■ **How to complete this task**
Repeat word for word, please, only the lines from the one that includes "o komplexní revitalizaci oplocení" through the final line of the data.

(Provided data begins)

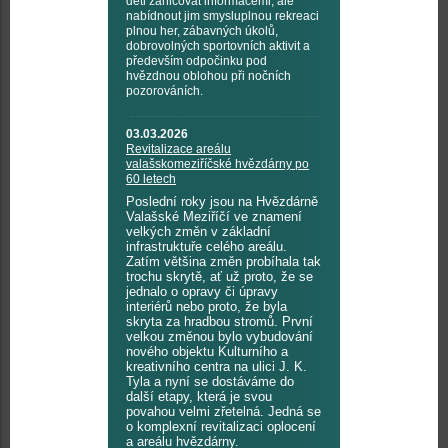
děti zahlcovat informacemi, ale
nabídnout jim smysluplnou rekreaci
plnou her, zábavných úkolů,
dobrovolných sportovních aktivit a
především odpočinku pod
hvězdnou oblohou při nočních
pozorováních.
03.03.2026
Revitalizace areálu
valašskomeziříčské hvězdárny po
60 letech
Poslední roky jsou na Hvězdárně
Valašské Meziříčí ve znamení
velkých změn v základní
infrastruktuře celého areálu.
Zatím většina změn probíhala tak
trochu skrytě, ať už proto, že se
jednalo o opravy či úpravy
interiérů nebo proto, že byla
skryta za hradbou stromů. První
velkou změnou bylo vybudování
nového objektu Kulturního a
kreativního centra na ulici J. K.
Tyla a nyní se dostáváme do
další etapy, která je svou
povahou velmi zřetelná. Jedná se
o komplexní revitalizaci oplocení
a areálu hvězdárny.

(Provided data ends)

■ **Answer space**
o komplexní revitalizaci oplocení
a areálu hvězdárny.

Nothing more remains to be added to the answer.